不動産

良好なリターンを提供する豪州不動産

年初以降、企業信頼感や消費者マインドの低下が見られている豪州経済ですが、減速したとはいえ、プラス成長が維持されています。豪州の商業用不動産も、堅調なファンダメンタルズを背景に、今後も好調なパフォーマンスとなる見通しです。

州別に見ると、メルボルンやシドニーに代表されるサービス主導の経済以外でも、成長が確認されています。資源州は回復を始めており、パース経済の伸びはまだ低調であるものの、ブリスベンでは回復基調が持続しています。今、このダイナミクスが、不動産アセットへと波及し始める時期にさしかかっています。

州ごとに異なる様相

新経済の州と言えるビクトリア州とニュー・サウス・ウェールズ州では、高付加価値サービスや移民による人口成長が経済成長を牽引しています。これは、引き続き、オフィスや物流不動産需要を下支えすると見込まれます。
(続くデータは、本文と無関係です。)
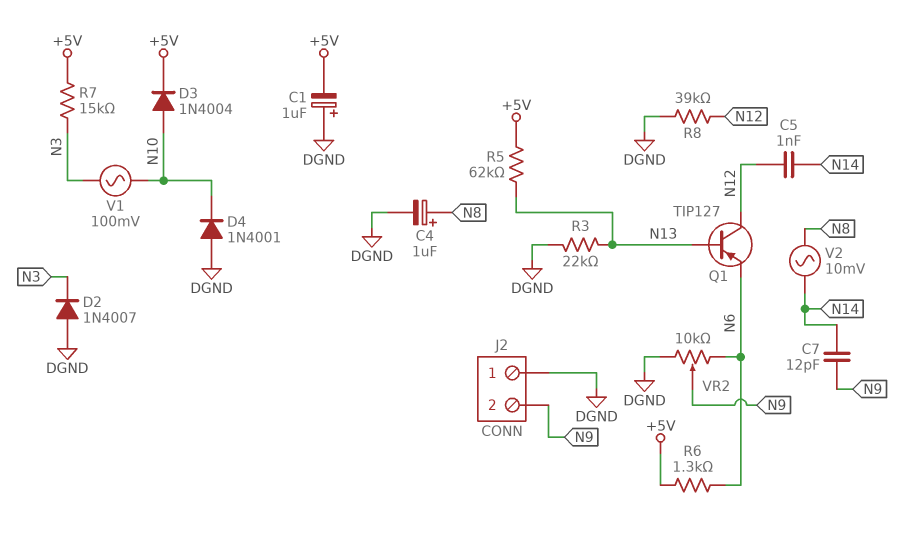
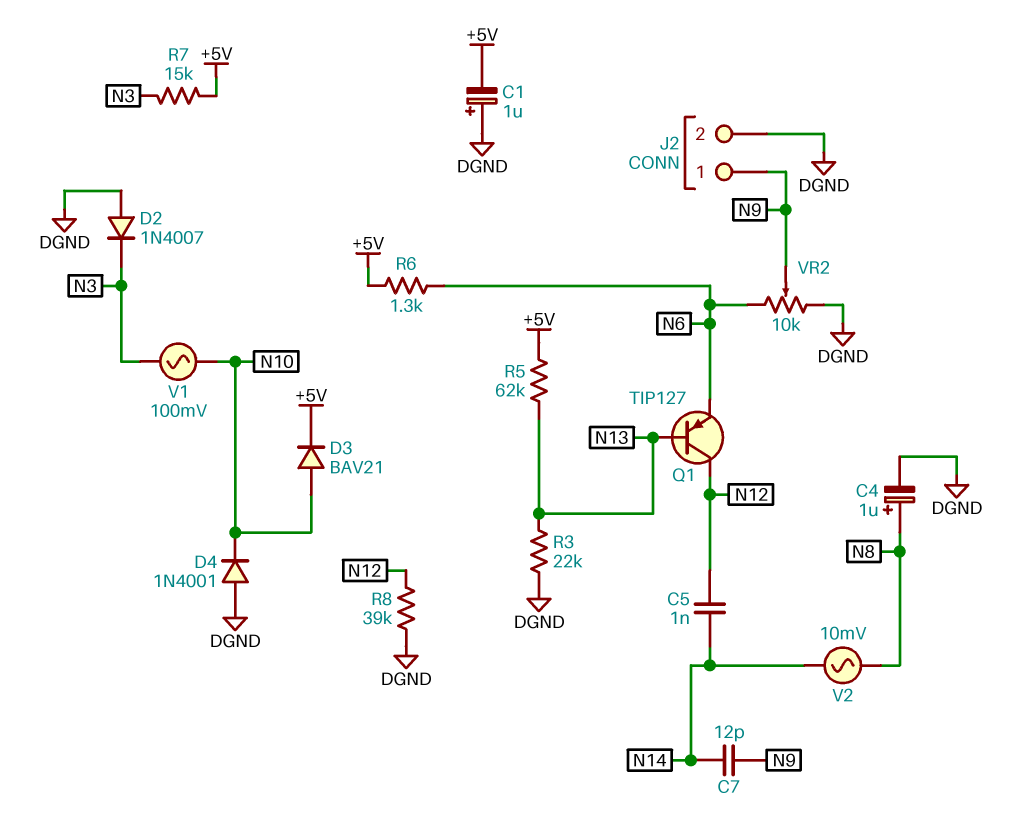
D3: diode 1N4004 (A N10, K +5V) -> diode BAV21 (A N10, K +5V)
J2 pin 1: DGND -> N9
J2 pin 2: N9 -> DGND

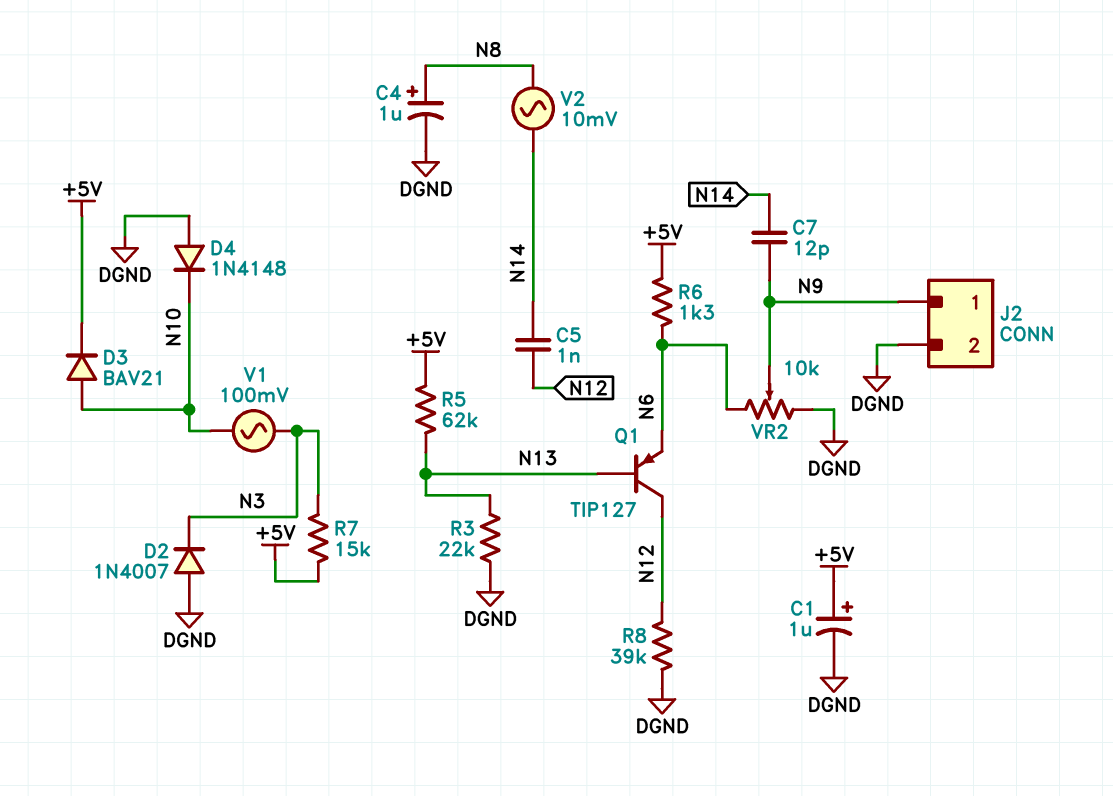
C1: 1uF (plus DGND, minus +5V) -> 1uF (plus +5V, minus DGND)
D4: diode 1N4001 (A DGND, K N10) -> diode 1N4148 (A DGND, K N10)

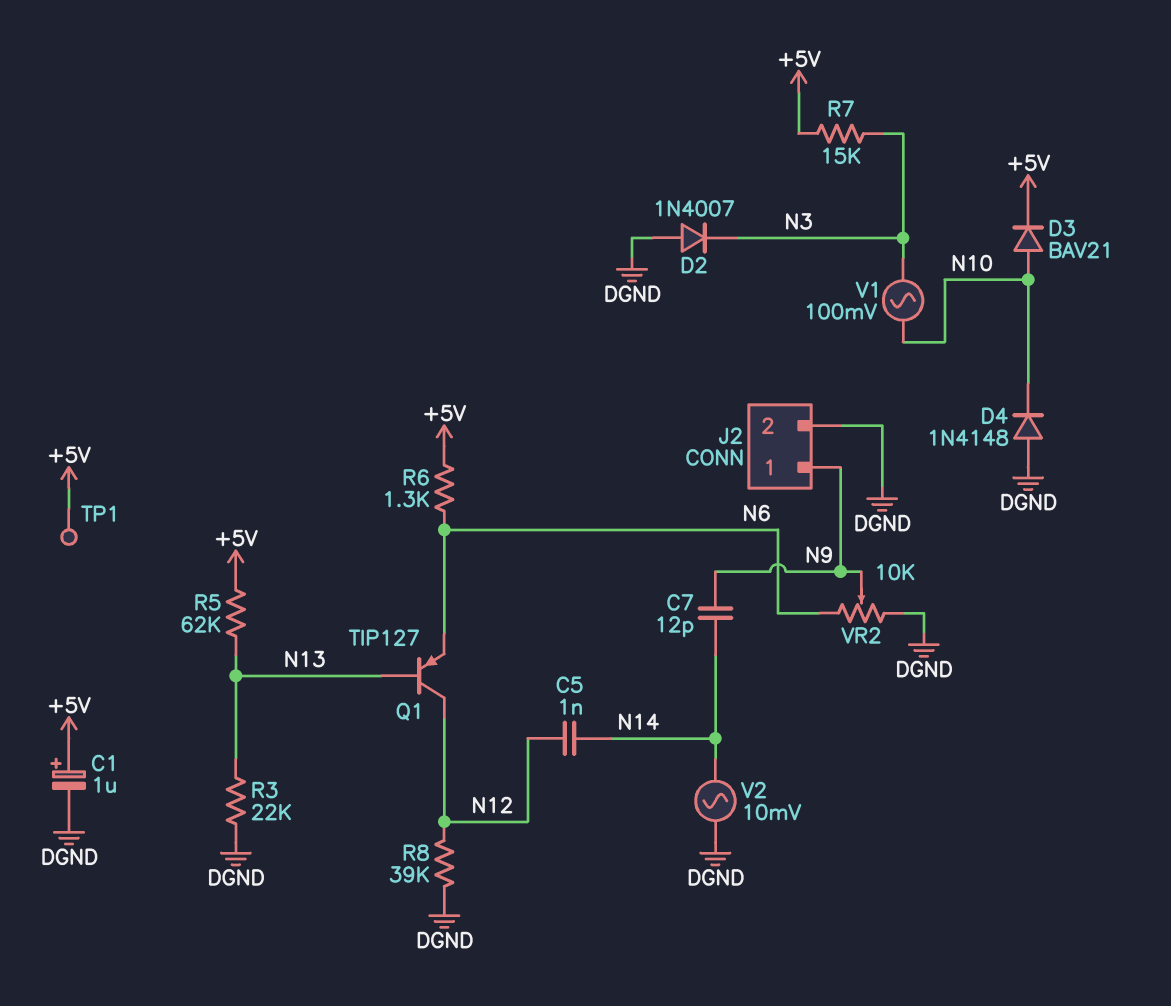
C4: 1uF (plus N8, minus DGND) -> none
TP1: none -> test point (+5V)
V2: AC 10mV (N8, N14) -> AC 10mV (DGND, N14)

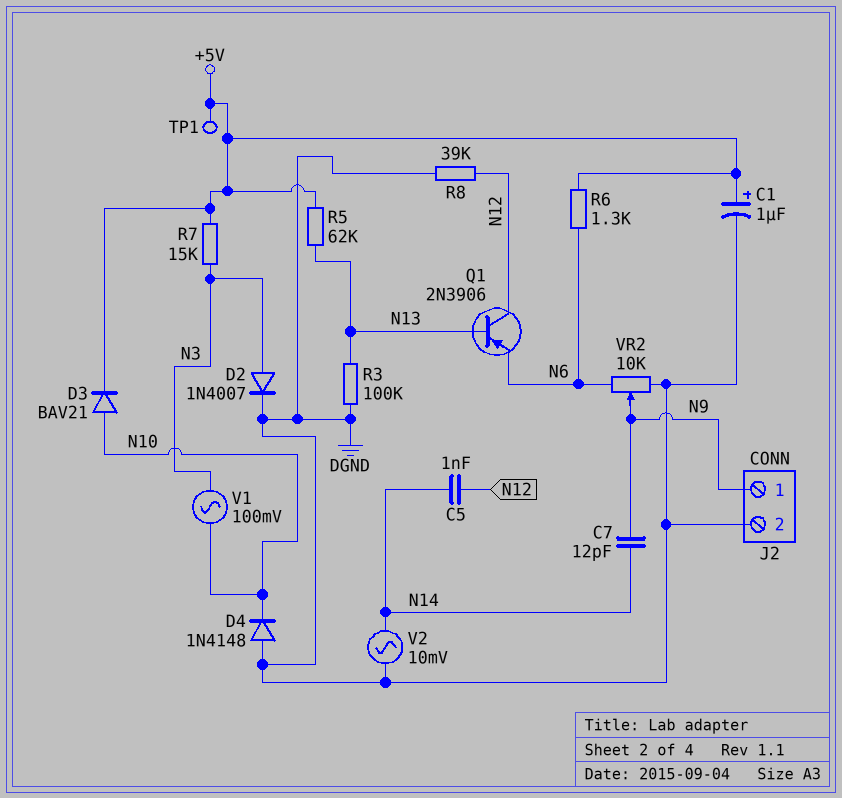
D2: diode 1N4007 (A DGND, K N3) -> diode 1N4007 (A N3, K DGND)
Q1: PNP TIP127 (B N13, C N12, E N6) -> PNP 2N3906 (B N13, C N12, E N6)
R3: 22k (DGND, N13) -> 100k (DGND, N13)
クイーンズランド州と西オーストラリア州では、経済回復が始まったばかりです。しかし、オフィスや小売セクターは、この景況改善から恩恵を受けると見込まれます。産業用不動産セクターでは既に、石炭輸出量の増加を受けた貯蔵や輸送スペース需要の伸びがプラス寄与しています。

一方で、投資先資産の供給不足から、不動産デットなど、よりオルタナティブな不動産投資へと目を向け始める投資家が増加しています。リスクカーブを上る投資家の動きからは、市場の注目が資金流入から資産パフォーマンスに移る新たなサイクル局面に突入したことが示唆されています。

大きな変革をもたらすテクノロジー

フレックスなど柔軟性のある働き方に代表される新たな事業モデルの登場を受けて、従来の不動産の評価や管理方法を見直す必要が出てきました。コワーキングやオムニチャンネル販売といったトレンドを背景にオフィスや商業ビルの利用方法は変化しています。より古い物件のオーナーは、資産をどの様にリポジショニングすべきかを検討しなければなりません。

豪州オフィス資産の平均築年数は30年です。1990年代に建設されたビルは、柔軟性のある職場スペースやウェルネス関連の取り組みを念頭に置いて開発されたものではないことから、新たなビル需要が生まれています。機敏かつ柔軟な利用を可能とする次世代の不動産が、中~長期的な投資機会を投資家に提供するでしょう。

経済状況を見る限り、オフィスや産業用セクターを中心とした開発案件を支えるに十分な需要が存在すると考えられます。しかし、注意が必要なのは小売資産で、中でも再開発の可能性が限定的であったり、主要ロケーション外に位置するショッピング・センターはリスクに晒されています。米国などを対象とした当社分析からは、競争が激化する局面で優れたパフォーマンスを創出するためには、エクスペリエンス(体験)と利便性を通じた価値の提供が重要である事が明らかになっています。

トータルリターンの観点から短~中期的に好調となるのは、設備投資に頼り過ぎず、テクノロジーやデモグラフィクス、都市化といった目まぐるしいトレンドの変化に機敏に対応し、強靭なインカムリターンを創出する資産となる見通しです。

インカム成長の余地

成長サイクルは一般的にコア市場にプラスであると言われますが、テクノロジーのディスラプションや世界経済の変化が進む局面において、このルールが当てはまるとも限りません。テナントのニーズの変化に伴って、柔軟性やアメニティ、ITインフラといった幅広い視点から、コア資産の定義を再考する必要があります。

オンライン小売は産業用不動産セクターに莫大なアップサイドを提供しており、長期の機関投資家からの需要が高まっています。

これと同時に、生鮮食品といった生活必需品(非裁量消費)分野の極めて安定した小売セクターのテナントも、配送センターを経由したオンライン販売に乗り出しており、長期的に安定した不況に強いキャッシュフローを創出しています。この展開は、オンライン消費の割合が豪州の倍の規模を持つ米国や欧州のトレンドを追随するものです。

オフィス資産も、テクノロジー・セクターの堅調な需要から恩恵を受けています。人員の拡大や海外勢の参入に伴って、豪州商業用不動産セクターでは良好な環境が今後長期に渡り継続する見通しです。